2. A pitch control agent according to claim 1, wherein the smectite clay comprises montmorillonite.

3. A pitch control agent according to claim 2, wherein the smectite clay is a bentonite, a major proportion of which comprises montmorillonite.

4. A pitch control agent according to any one of the preceding claims, wherein the monovalent exchangeable cations comprise lithium ions.

5. A pitch control agent according to any one of the preceding claims, wherein the monovalent exchangeable cations comprise sodium ions.

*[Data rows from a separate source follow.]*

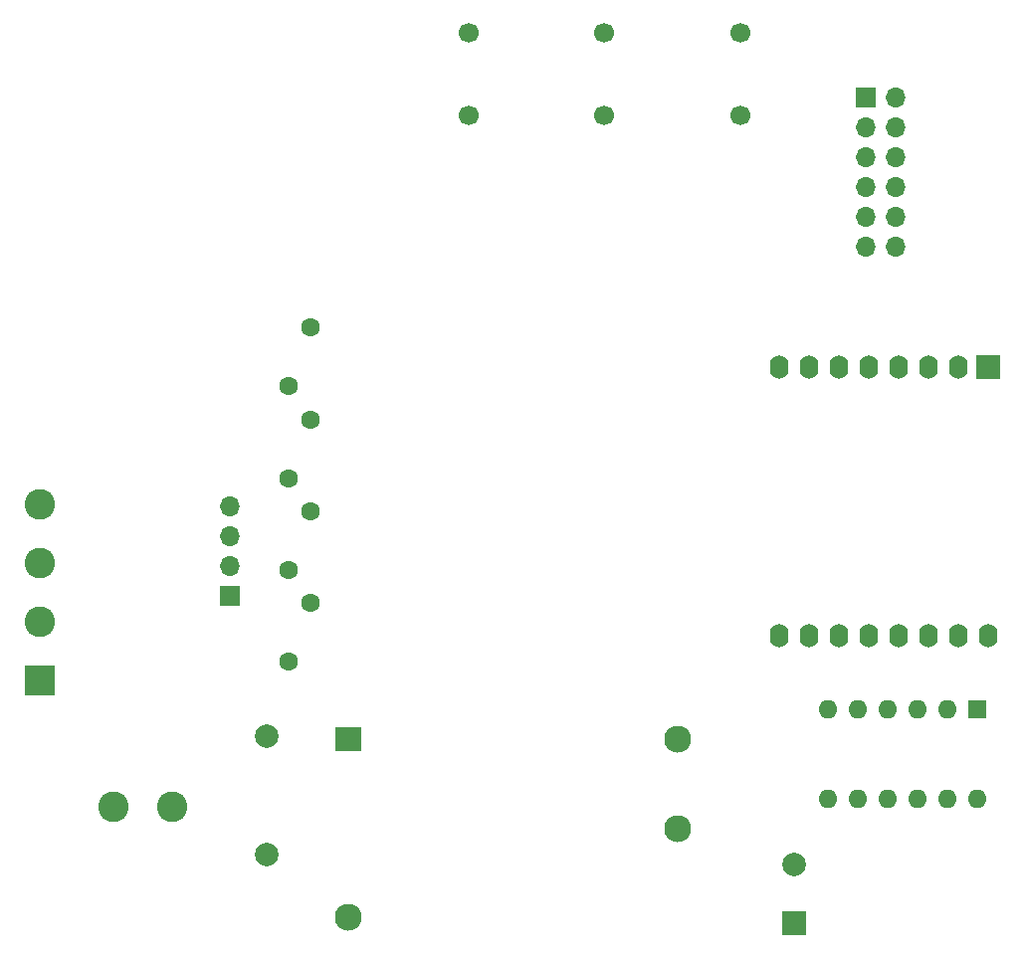
<source format=gbs>
G04 #@! TF.GenerationSoftware,KiCad,Pcbnew,(5.1.10)-1*
G04 #@! TF.CreationDate,2021-08-26T19:54:54+02:00*
G04 #@! TF.ProjectId,CT_Sensor_Mains,43545f53-656e-4736-9f72-5f4d61696e73,rev?*
G04 #@! TF.SameCoordinates,Original*
G04 #@! TF.FileFunction,Soldermask,Bot*
G04 #@! TF.FilePolarity,Negative*
%FSLAX46Y46*%
G04 Gerber Fmt 4.6, Leading zero omitted, Abs format (unit mm)*
G04 Created by KiCad (PCBNEW (5.1.10)-1) date 2021-08-26 19:54:54*
%MOMM*%
%LPD*%
G01*
G04 APERTURE LIST*
%ADD10O,1.600000X2.000000*%
%ADD11R,2.000000X2.000000*%
%ADD12C,2.600000*%
%ADD13R,2.600000X2.600000*%
%ADD14O,1.600000X1.600000*%
%ADD15R,1.600000X1.600000*%
%ADD16C,1.600000*%
%ADD17O,1.700000X1.700000*%
%ADD18R,1.700000X1.700000*%
%ADD19C,2.300000*%
%ADD20R,2.300000X2.000000*%
%ADD21C,1.700000*%
%ADD22C,2.000000*%
G04 APERTURE END LIST*
D10*
X130650000Y-109835000D03*
X128110000Y-109835000D03*
X125570000Y-109835000D03*
X123030000Y-109835000D03*
X120490000Y-109835000D03*
X117950000Y-109835000D03*
X115410000Y-109835000D03*
X112870000Y-109835000D03*
X112870000Y-86975000D03*
X115410000Y-86975000D03*
X117950000Y-86975000D03*
X120490000Y-86975000D03*
X123030000Y-86975000D03*
X125570000Y-86975000D03*
D11*
X130650000Y-86975000D03*
D10*
X128110000Y-86975000D03*
D12*
X49925000Y-98600000D03*
X49925000Y-103600000D03*
X49925000Y-108600000D03*
D13*
X49925000Y-113600000D03*
D14*
X129650000Y-123670000D03*
X116950000Y-116050000D03*
X127110000Y-123670000D03*
X119490000Y-116050000D03*
X124570000Y-123670000D03*
X122030000Y-116050000D03*
X122030000Y-123670000D03*
X124570000Y-116050000D03*
X119490000Y-123670000D03*
X127110000Y-116050000D03*
X116950000Y-123670000D03*
D15*
X129650000Y-116050000D03*
D16*
X72925000Y-107000000D03*
X71125000Y-112000000D03*
D17*
X122725000Y-76705000D03*
X120185000Y-76705000D03*
X122725000Y-74165000D03*
X120185000Y-74165000D03*
X122725000Y-71625000D03*
X120185000Y-71625000D03*
X122725000Y-69085000D03*
X120185000Y-69085000D03*
X122725000Y-66545000D03*
X120185000Y-66545000D03*
X122725000Y-64005000D03*
D18*
X120185000Y-64005000D03*
D17*
X66125000Y-98780000D03*
X66125000Y-101320000D03*
X66125000Y-103860000D03*
D18*
X66125000Y-106400000D03*
D16*
X72925000Y-83600000D03*
X71125000Y-88600000D03*
X72925000Y-91400000D03*
X71125000Y-96400000D03*
X72925000Y-99200000D03*
X71125000Y-104200000D03*
D19*
X104200000Y-126200000D03*
X76200000Y-133800000D03*
D20*
X76200000Y-118600000D03*
D19*
X104200000Y-118600000D03*
D12*
X61200000Y-124400000D03*
X56200000Y-124400000D03*
D21*
X109525000Y-65500000D03*
X109525000Y-58500000D03*
X97955000Y-65520000D03*
X97955000Y-58520000D03*
X86405000Y-65520000D03*
X86405000Y-58520000D03*
D22*
X114100000Y-129300000D03*
D11*
X114100000Y-134300000D03*
D22*
X69200000Y-118400000D03*
X69200000Y-128400000D03*
M02*

</source>
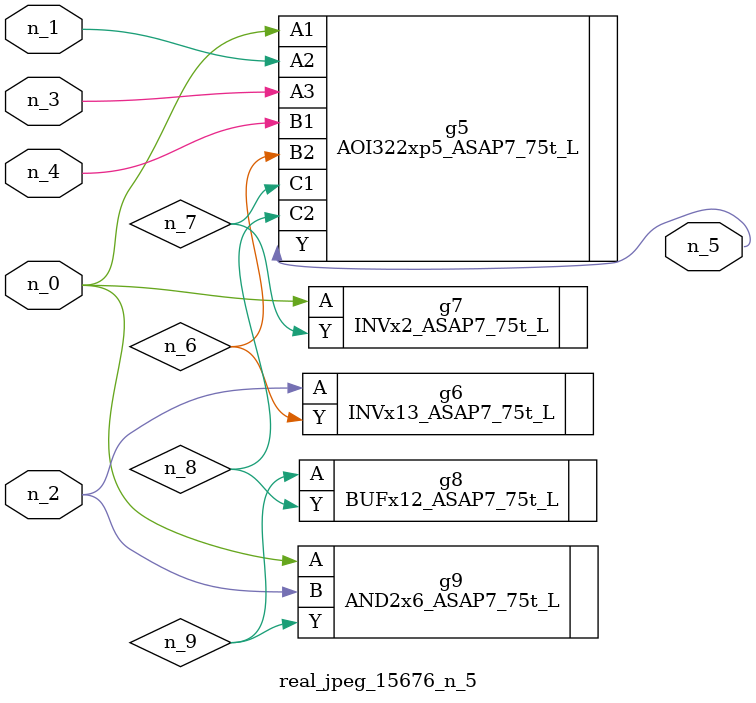
<source format=v>
module real_jpeg_15676_n_5 (n_4, n_0, n_1, n_2, n_3, n_5);

input n_4;
input n_0;
input n_1;
input n_2;
input n_3;

output n_5;

wire n_8;
wire n_6;
wire n_7;
wire n_9;

AOI322xp5_ASAP7_75t_L g5 ( 
.A1(n_0),
.A2(n_1),
.A3(n_3),
.B1(n_4),
.B2(n_6),
.C1(n_7),
.C2(n_8),
.Y(n_5)
);

INVx2_ASAP7_75t_L g7 ( 
.A(n_0),
.Y(n_7)
);

AND2x6_ASAP7_75t_L g9 ( 
.A(n_0),
.B(n_2),
.Y(n_9)
);

INVx13_ASAP7_75t_L g6 ( 
.A(n_2),
.Y(n_6)
);

BUFx12_ASAP7_75t_L g8 ( 
.A(n_9),
.Y(n_8)
);


endmodule
</source>
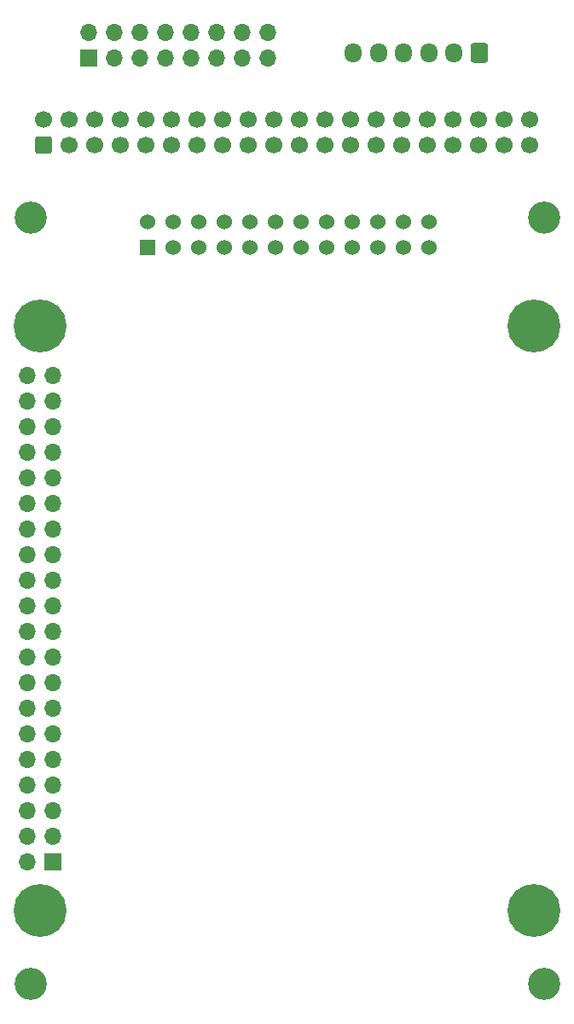
<source format=gbr>
%TF.GenerationSoftware,KiCad,Pcbnew,(6.0.7)*%
%TF.CreationDate,2022-09-25T22:42:40-04:00*%
%TF.ProjectId,Input_Adapter,496e7075-745f-4416-9461-707465722e6b,v4*%
%TF.SameCoordinates,Original*%
%TF.FileFunction,Soldermask,Bot*%
%TF.FilePolarity,Negative*%
%FSLAX46Y46*%
G04 Gerber Fmt 4.6, Leading zero omitted, Abs format (unit mm)*
G04 Created by KiCad (PCBNEW (6.0.7)) date 2022-09-25 22:42:40*
%MOMM*%
%LPD*%
G01*
G04 APERTURE LIST*
G04 Aperture macros list*
%AMRoundRect*
0 Rectangle with rounded corners*
0 $1 Rounding radius*
0 $2 $3 $4 $5 $6 $7 $8 $9 X,Y pos of 4 corners*
0 Add a 4 corners polygon primitive as box body*
4,1,4,$2,$3,$4,$5,$6,$7,$8,$9,$2,$3,0*
0 Add four circle primitives for the rounded corners*
1,1,$1+$1,$2,$3*
1,1,$1+$1,$4,$5*
1,1,$1+$1,$6,$7*
1,1,$1+$1,$8,$9*
0 Add four rect primitives between the rounded corners*
20,1,$1+$1,$2,$3,$4,$5,0*
20,1,$1+$1,$4,$5,$6,$7,0*
20,1,$1+$1,$6,$7,$8,$9,0*
20,1,$1+$1,$8,$9,$2,$3,0*%
G04 Aperture macros list end*
%ADD10O,1.700000X1.700000*%
%ADD11R,1.700000X1.700000*%
%ADD12C,5.250000*%
%ADD13C,3.200000*%
%ADD14R,1.530000X1.530000*%
%ADD15C,1.530000*%
%ADD16RoundRect,0.250000X0.600000X-0.600000X0.600000X0.600000X-0.600000X0.600000X-0.600000X-0.600000X0*%
%ADD17C,1.700000*%
%ADD18RoundRect,0.250000X0.600000X0.725000X-0.600000X0.725000X-0.600000X-0.725000X0.600000X-0.725000X0*%
%ADD19O,1.700000X1.950000*%
G04 APERTURE END LIST*
D10*
%TO.C,J1*%
X103660000Y-68140000D03*
X106200000Y-68140000D03*
X103660000Y-70680000D03*
X106200000Y-70680000D03*
X103660000Y-73220000D03*
X106200000Y-73220000D03*
X103660000Y-75760000D03*
X106200000Y-75760000D03*
X103660000Y-78300000D03*
X106200000Y-78300000D03*
X103660000Y-80840000D03*
X106200000Y-80840000D03*
X103660000Y-83380000D03*
X106200000Y-83380000D03*
X103660000Y-85920000D03*
X106200000Y-85920000D03*
X103660000Y-88460000D03*
X106200000Y-88460000D03*
X103660000Y-91000000D03*
X106200000Y-91000000D03*
X103660000Y-93540000D03*
X106200000Y-93540000D03*
X103660000Y-96080000D03*
X106200000Y-96080000D03*
X103660000Y-98620000D03*
X106200000Y-98620000D03*
X103660000Y-101160000D03*
X106200000Y-101160000D03*
X103660000Y-103700000D03*
X106200000Y-103700000D03*
X103660000Y-106240000D03*
X106200000Y-106240000D03*
X103660000Y-108780000D03*
X106200000Y-108780000D03*
X103660000Y-111320000D03*
X106200000Y-111320000D03*
X103660000Y-113860000D03*
X106200000Y-113860000D03*
X103660000Y-116400000D03*
D11*
X106200000Y-116400000D03*
D12*
X153930000Y-121270000D03*
X104930000Y-121270000D03*
X153930000Y-63270000D03*
X104930000Y-63270000D03*
%TD*%
D11*
%TO.C,J5*%
X109775000Y-36715000D03*
D10*
X109775000Y-34175000D03*
X112315000Y-36715000D03*
X112315000Y-34175000D03*
X114855000Y-36715000D03*
X114855000Y-34175000D03*
X117395000Y-36715000D03*
X117395000Y-34175000D03*
X119935000Y-36715000D03*
X119935000Y-34175000D03*
X122475000Y-36715000D03*
X122475000Y-34175000D03*
X125015000Y-36715000D03*
X125015000Y-34175000D03*
X127555000Y-36715000D03*
X127555000Y-34175000D03*
%TD*%
D13*
%TO.C,H1*%
X155000000Y-128500000D03*
%TD*%
D14*
%TO.C,J2*%
X115630000Y-55470000D03*
D15*
X115630000Y-52930000D03*
X118170000Y-55470000D03*
X118170000Y-52930000D03*
X120710000Y-55470000D03*
X120710000Y-52930000D03*
X123250000Y-55470000D03*
X123250000Y-52930000D03*
X125790000Y-55470000D03*
X125790000Y-52930000D03*
X128330000Y-55470000D03*
X128330000Y-52930000D03*
X130870000Y-55470000D03*
X130870000Y-52930000D03*
X133410000Y-55470000D03*
X133410000Y-52930000D03*
X135950000Y-55470000D03*
X135950000Y-52930000D03*
X138490000Y-55470000D03*
X138490000Y-52930000D03*
X141030000Y-55470000D03*
X141030000Y-52930000D03*
X143570000Y-55470000D03*
X143570000Y-52930000D03*
%TD*%
D13*
%TO.C,H2*%
X104000000Y-52500000D03*
%TD*%
%TO.C,H3*%
X155000000Y-52500000D03*
%TD*%
D16*
%TO.C,J3*%
X105270000Y-45302500D03*
D17*
X105270000Y-42762500D03*
X107810000Y-45302500D03*
X107810000Y-42762500D03*
X110350000Y-45302500D03*
X110350000Y-42762500D03*
X112890000Y-45302500D03*
X112890000Y-42762500D03*
X115430000Y-45302500D03*
X115430000Y-42762500D03*
X117970000Y-45302500D03*
X117970000Y-42762500D03*
X120510000Y-45302500D03*
X120510000Y-42762500D03*
X123050000Y-45302500D03*
X123050000Y-42762500D03*
X125590000Y-45302500D03*
X125590000Y-42762500D03*
X128130000Y-45302500D03*
X128130000Y-42762500D03*
X130670000Y-45302500D03*
X130670000Y-42762500D03*
X133210000Y-45302500D03*
X133210000Y-42762500D03*
X135750000Y-45302500D03*
X135750000Y-42762500D03*
X138290000Y-45302500D03*
X138290000Y-42762500D03*
X140830000Y-45302500D03*
X140830000Y-42762500D03*
X143370000Y-45302500D03*
X143370000Y-42762500D03*
X145910000Y-45302500D03*
X145910000Y-42762500D03*
X148450000Y-45302500D03*
X148450000Y-42762500D03*
X150990000Y-45302500D03*
X150990000Y-42762500D03*
X153530000Y-45302500D03*
X153530000Y-42762500D03*
%TD*%
D18*
%TO.C,J4*%
X148500000Y-36200000D03*
D19*
X146000000Y-36200000D03*
X143500000Y-36200000D03*
X141000000Y-36200000D03*
X138500000Y-36200000D03*
X136000000Y-36200000D03*
%TD*%
D13*
%TO.C,H4*%
X104000000Y-128500000D03*
%TD*%
M02*

</source>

6. A pitch control agent according to any one of the preceding claims, wherein the monovalent exchangeable cations are present in an equivalent ionic fraction in the range of from 0.30 to 0.50.

7. A pitch control agent according to any one of the preceding claims, wherein the first type of divalent exchangeable cations are present in an equivalent ionic fraction in the range of from 0.50 to 0.70.

8. A pitch control agent according to any one of the preceding claims, wherein the second type of divalent exchangeable cations are present in an equivalent ionic fraction in the range of from 0.00 to 0 10.

9. The use of a pitch control agent, as claimed in any one of the preceding claims, in a paper making composition, wherein the pitch control agent is used in an amount such that there is present from about 0.05% to about 5% by weight of modified smectite clay, based on the weight of dry paper making fibres, in the composition.

10. A paper making composition including a pitch control agent as claimed in any one of claims 1 to 8.

11. A paper making composition according to claim 10, containing an amount of pitch control agent such that there is present from about 0.05% to about 5% by weight of modified smectite clay, based on the weight of dry paper making fibres in the composition.

12. A process for preparing a pitch control agent comprising a modified smectite clay, which method comprises mixing: (a) a smectite clay having exchangeable cations, substantially all of which are monovalent; (b) an amount of a compound having a first type of divalent exchangeable cations effective to provide an equivalent ionic fraction of the first type of divalent exchangeable cations in the range of from 0.40 to 0.80; and (c) an amount of a compound having a second type of divalent exchangeable cations effective to provide an equivalent ionic fraction of the second type of divalent exchangeable cations in the range of from 0.00 to 0.20.

13. A process according to claim 12, wherein the smectite clay is a bentonite.

14. A process according to claim 12 or 13, wherein the first type of divalent exchangeable cations are calcium ions.

15. A process according to any one of claims 12 to 14, wherein the second type of divalent exchangeable cations are magnesium ions.

16. A pitch control agent, according to claim 1, substantially as described in the foregoing Example.